There is no NMEA sentence which is designed for the purpose of controlling a VDU, but there are plenty of unused mnemonics that could be used. Since this is NOT an official project for maritime use and is NOT authorised by the NMEA [http://www.nmea.org/], you should be aware that we are using their proprietary standard as a framework for an unassociated, amateur purpose.

CAUTION: You should not use this project in conjunction with any maritime equipment upon which you rely for navigation or with other safety-related instrumentation. To do so may render your existing installation unsafe or inoperative.

In addition to the use (or abuse) of the NMEA message format, the Arduino and similar microprocessors will need some additional help - in the form of hardware handshaking. The UART buffer size on a 32kB machine that runs at 8 or 16 MHz is just not able to handle a continuous stream of data, even at 4800 baud (as specified by the standard).

Message Format.

The standard NMEA sentence has the following format:

$AAAAA,field, field, .... *FF
where AAAAA contains a sentence type and an originating device.
A series of text fields may contain numeric or textual data (depending on the sentence type)
*FF is an 8-bit hexadecimal checksum calculated for everything between the $ and * signs.
are carriage return and linefeed characters used to delineate the end of a line of text on a teletype.

For the purposes of VDU control, the sentence structure will be as follows:


$xxVDU, Command, Field, Field, Field, Field, Field, Field, Text *FF

The xx in the sentence header denotes the originator of the message, but is irrelevant for the purposes of the VDU - and is included purely for debugging when using a simple serial display on a host computer.

The command mnemonic tells the VDU what to do with the rest of the data

The fields (six in all) are the parameters used by the command

Text is the text to be displayed (if any) as part of the command. This is limited to 40 characters by the program, but is physically limited to whatever the width of the display happens to be. Null fields must still be supplied, as the line is a fixed number of comma separated values.

Examples:

Write text:
    $GPVDU, Wri, 4.5, 3,,,,,Some text data*FF
will write "Some text data" at line 4.5 and beginning at column 3.

Draw line:
    $GPVDU, Drw, 5.0, 2.5,5.0,16.5,,,*FF
will draw an underline below the above text, staring a half-character before and ending a half character after the "Some text data".

Draw Glyph:
    $GPVDU, Gly0, 4.5, 17,5,,,,*FF
will draw glyph number 5 shortly after the text above. Glyphs (simple bitmaps) are treated as additional characters.  Facility for different widths of glyph is taken care of in the program.

Change Colour Scheme:
    $GPVDU, Csch, 15, 0x0000,0x8410,0xFFFF,0x31CA,,*FF
will change the custom colour scheme to grey on black with bright and dim shades for highlighting.

Set LEDS:
    $GPVDU, LED, 0x8,0x1,,,,*FF
will switch on LED 4 and switch off LED 1. Up to 8 LEDs may be specified (although 4 is standard).


Font:

In order to simplify the software, a fixed-width font is specified.
Bold and underline highlights as well as bright, normal and dim brightness gives a wide range of highlight options, along with the possibility of using additional colours for text/background.

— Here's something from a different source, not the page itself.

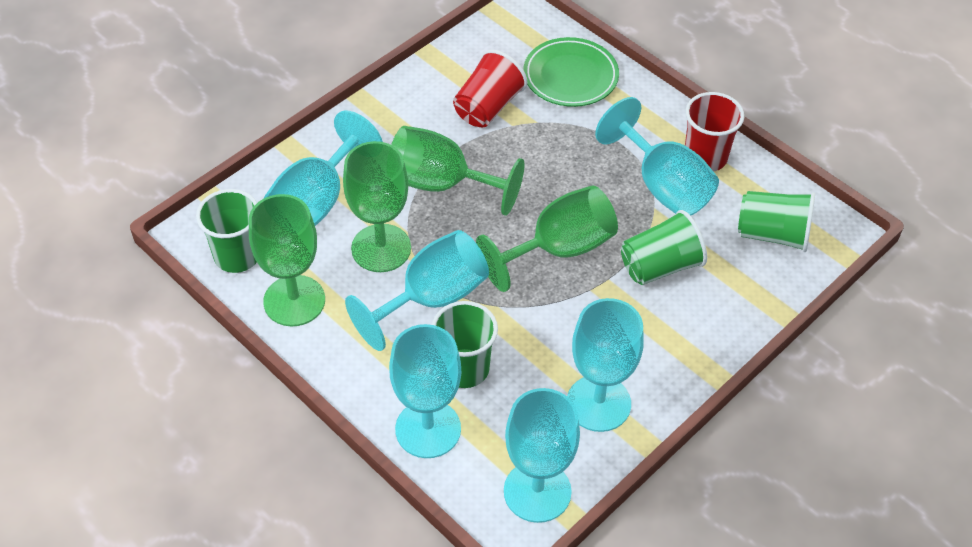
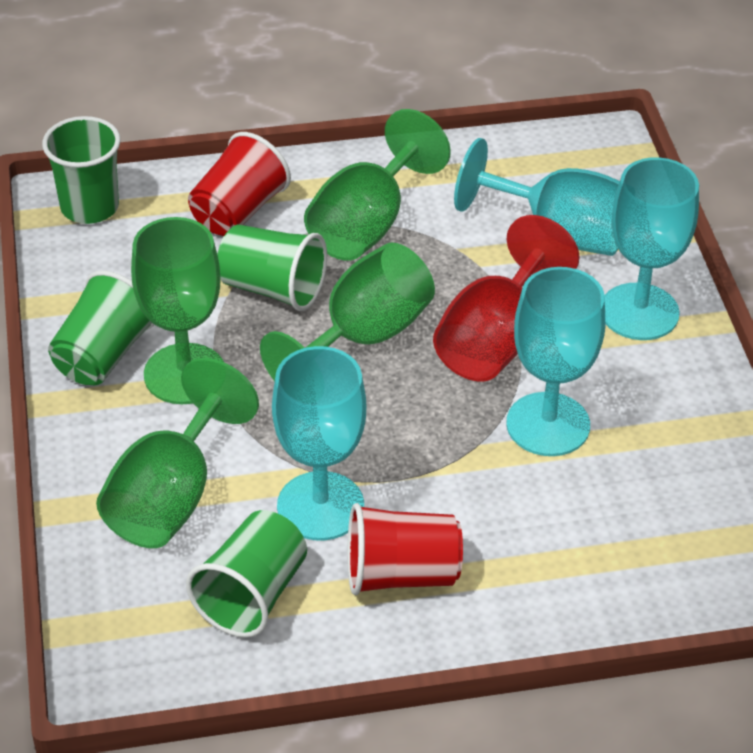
green plate: 1 -> 0
red goblet: 0 -> 1
turquoise goblet: 6 -> 4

Using the character cell based line drawing, forms and dividing lines may be generated.

One odd characteristic of this interface is the non-integer line and column numbers - this allows for a half-space to be used to separate data on the screen rather than wasting a full line/column.

Handshaking:

A simple Request To Send - Clear To Send handshaking should be used. The CTS line should be held low only until the first byte appears in the buffer. The sending device will transmit one complete sentence, and will then pause and wait for another CTS to be signalled.

Buttons:

The capacity to transmit codes associated with a small number of buttons exists. Since each button is represented by a single byte, transmit handshaking is not required for transmitted data.